--- START ---
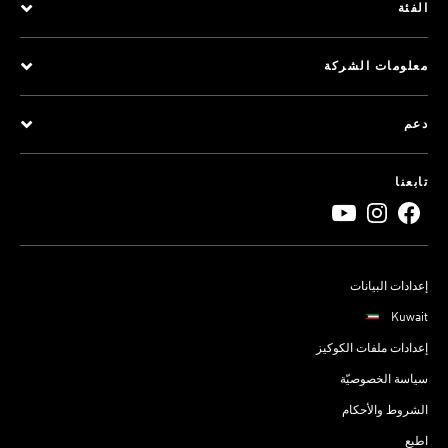
الفئة
معلومات الشركة
دعم
تابعنا
إعدادات البيانات
Kuwait
إعدادات ملفات الكوكيز
سياسة الخصوصيّة
الشروط والأحكام
اطبع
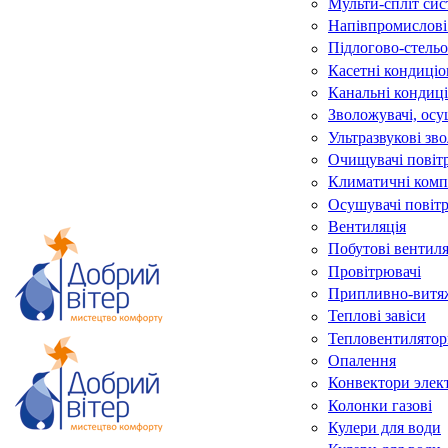
Мульти-спліт си
Напівпромислові
Підлогово-стельо
Касетні кондиці
Канальні кондиц
Зволожувачі, осу
Ультразвукові зв
Очищувачі повіт
Климатичні комп
Осушувачі повіт
Вентиляція
Побутові вентил
Провітрювачі
Припливно-витяж
Теплові завіси
Тепловентилятор
Опалення
Конвектори элек
Колонки газові
Кулери для води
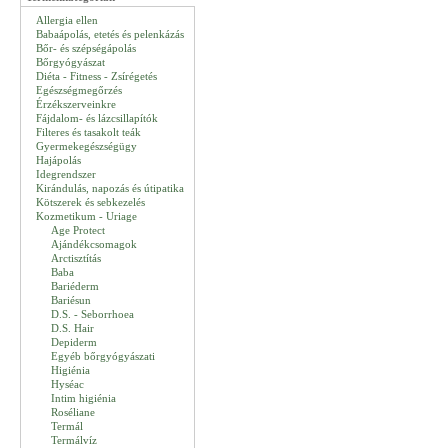
Allergia ellen
Babaápolás, etetés és pelenkázás
Bőr- és szépségápolás
Bőrgyógyászat
Diéta - Fitness - Zsírégetés
Egészségmegőrzés
Érzékszerveinkre
Fájdalom- és lázcsillapítók
Filteres és tasakolt teák
Gyermekegészségügy
Hajápolás
Idegrendszer
Kirándulás, napozás és útipatika
Kötszerek és sebkezelés
Kozmetikum - Uriage
Age Protect
Ajándékcsomagok
Arctisztítás
Baba
Bariéderm
Bariésun
D.S. - Seborrhoea
D.S. Hair
Depiderm
Egyéb bőrgyógyászati
Higiénia
Hyséac
Intim higiénia
Roséliane
Termál
Termálvíz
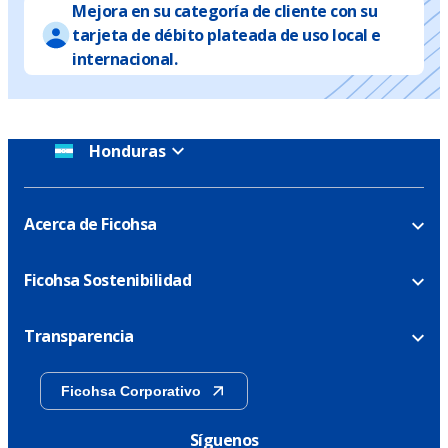
Mejora en su categoría de cliente con su
tarjeta de débito plateada de uso local e
internacional.
Honduras
Acerca de Ficohsa
Ficohsa Sostenibilidad
Transparencia
Ficohsa Corporativo
Síguenos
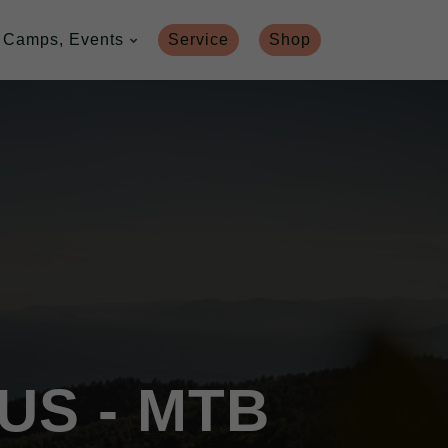
 Camps, Events
Service
Shop
LUS - MTB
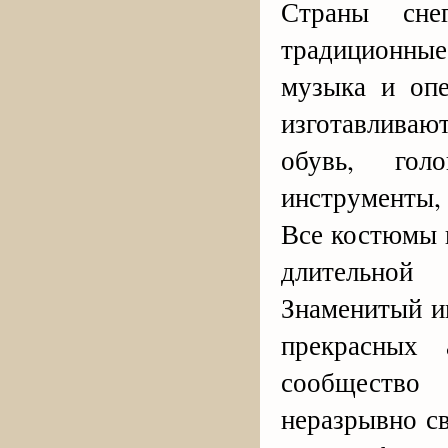
Страны сне
традиционны
музыка и опе
изготавлива
обувь, гол
инструменты, 
Все костюмы и
длительной 
Знаменитый и
прекрасных 
сообщество 
неразрывно с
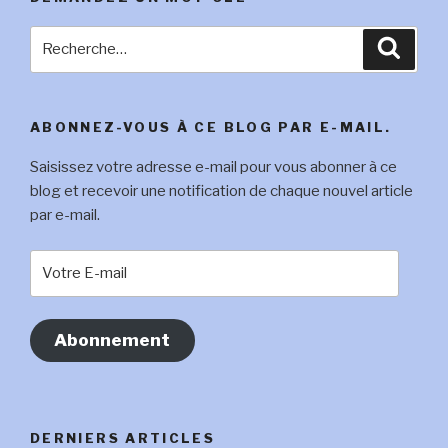
Recherche
Reche
pour
:
ABONNEZ-VOUS À CE BLOG PAR E-MAIL.
Saisissez votre adresse e-mail pour vous abonner à ce
blog et recevoir une notification de chaque nouvel article
par e-mail.
Votre
E-
mail
Abonnement
DERNIERS ARTICLES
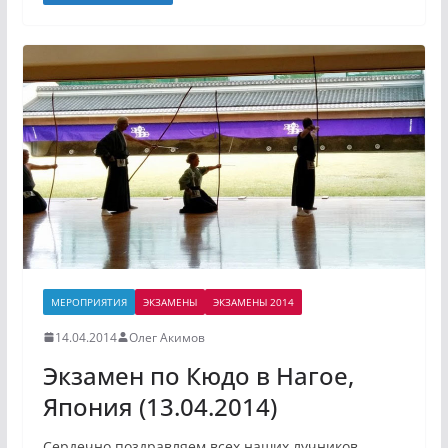
МЕРОПРИЯТИЯ
ЭКЗАМЕНЫ
ЭКЗАМЕНЫ 2014
14.04.2014
Олег Акимов
Экзамен по Кюдо в Нагое,
Япония (13.04.2014)
Сердечно поздравляем всех наших лучников,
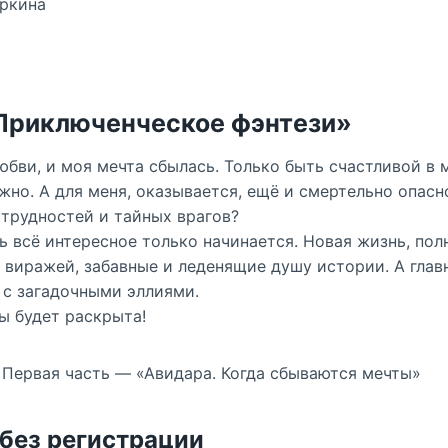
уркина
«Приключенческое фэнтези»
юбви, и моя мечта сбылась. Только быть счастливой в м
жно. А для меня, оказывается, ещё и смертельно опасн
 трудностей и тайных врагов?
ь всё интересное только начинается. Новая жизнь, пол
 виражей, забавные и леденящие душу истории. А глав
 с загадочными эллиями.
ы будет раскрыта!
 Первая часть — «Авидара. Когда сбываются мечты»
 без регистрации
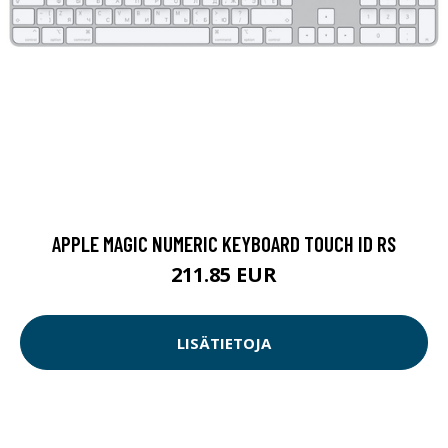
APPLE MAGIC NUMERIC KEYBOARD TOUCH ID RS
211.85 EUR
LISÄTIETOJA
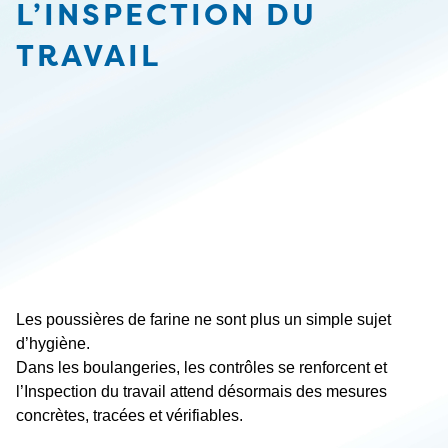
L’INSPECTION DU
TRAVAIL
Les poussières de farine ne sont plus un simple sujet
d’hygiène.
Dans les boulangeries, les contrôles se renforcent et
l’Inspection du travail attend désormais des mesures
concrètes, tracées et vérifiables.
--- END ---
#### [Your task]
Please copy every line above word for word, in the same order, and leave out the picture markers.

#### [Task answer]
الفئة
معلومات الشركة
دعم
تابعنا
إعدادات البيانات
Kuwait
إعدادات ملفات الكوكيز
سياسة الخصوصيّة
الشروط والأحكام
اطبع
Мульти-спліт си
Напівпромислові
Підлогово-стельо
Касетні кондиці
Канальні кондиц
Зволожувачі, осу
Ультразвукові зв
Очищувачі повіт
Климатичні комп
Осушувачі повіт
Вентиляція
Побутові вентил
Провітрювачі
Припливно-витяж
Теплові завіси
Тепловентилятор
Опалення
Конвектори элек
Колонки газові
Кулери для води
Allergia ellen
Babaápolás, etetés és pelenkázás
Bőr- és szépségápolás
Bőrgyógyászat
Diéta - Fitness - Zsírégetés
Egészségmegőrzés
Érzékszerveinkre
Fájdalom- és lázcsillapítók
Filteres és tasakolt teák
Gyermekegészségügy
Hajápolás
Idegrendszer
Kirándulás, napozás és útipatika
Kötszerek és sebkezelés
Kozmetikum - Uriage
Age Protect
Ajándékcsomagok
Arctisztítás
Baba
Bariéderm
Bariésun
D.S. - Seborrhoea
D.S. Hair
Depiderm
Egyéb bőrgyógyászati
Higiénia
Hyséac
Intim higiénia
Roséliane
Termál
Termálvíz
Mejora en su categoría de cliente con su
tarjeta de débito plateada de uso local e
internacional.
Honduras
Acerca de Ficohsa
Ficohsa Sostenibilidad
Transparencia
Ficohsa Corporativo
Síguenos
 Camps, Events
Service
Shop
LUS - MTB
Страны сне
традиционны
музыка и опе
изготавлива
обувь, гол
инструменты, 
Все костюмы и
длительной 
Знаменитый и
прекрасных 
сообщество 
неразрывно с
Recherche
Reche
pour
:
ABONNEZ-VOUS À CE BLOG PAR E-MAIL.
Saisissez votre adresse e-mail pour vous abonner à ce
blog et recevoir une notification de chaque nouvel article
par e-mail.
Votre
E-
mail
Abonnement
DERNIERS ARTICLES
МЕРОПРИЯТИЯ
ЭКЗАМЕНЫ
ЭКЗАМЕНЫ 2014
14.04.2014
Олег Акимов
Экзамен по Кюдо в Нагое,
Япония (13.04.2014)
Сердечно поздравляем всех наших лучников,
уркина
«Приключенческое фэнтези»
юбви, и моя мечта сбылась. Только быть счастливой в м
жно. А для меня, оказывается, ещё и смертельно опасн
 трудностей и тайных врагов?
ь всё интересное только начинается. Новая жизнь, пол
 виражей, забавные и леденящие душу истории. А глав
 с загадочными эллиями.
ы будет раскрыта!
 Первая часть — «Авидара. Когда сбываются мечты»
 без регистрации
APPLE MAGIC NUMERIC KEYBOARD TOUCH ID RS
211.85 EUR
LISÄTIETOJA
L’INSPECTION DU
TRAVAIL
Les poussières de farine ne sont plus un simple sujet
d’hygiène.
Dans les boulangeries, les contrôles se renforcent et
l’Inspection du travail attend désormais des mesures
concrètes, tracées et vérifiables.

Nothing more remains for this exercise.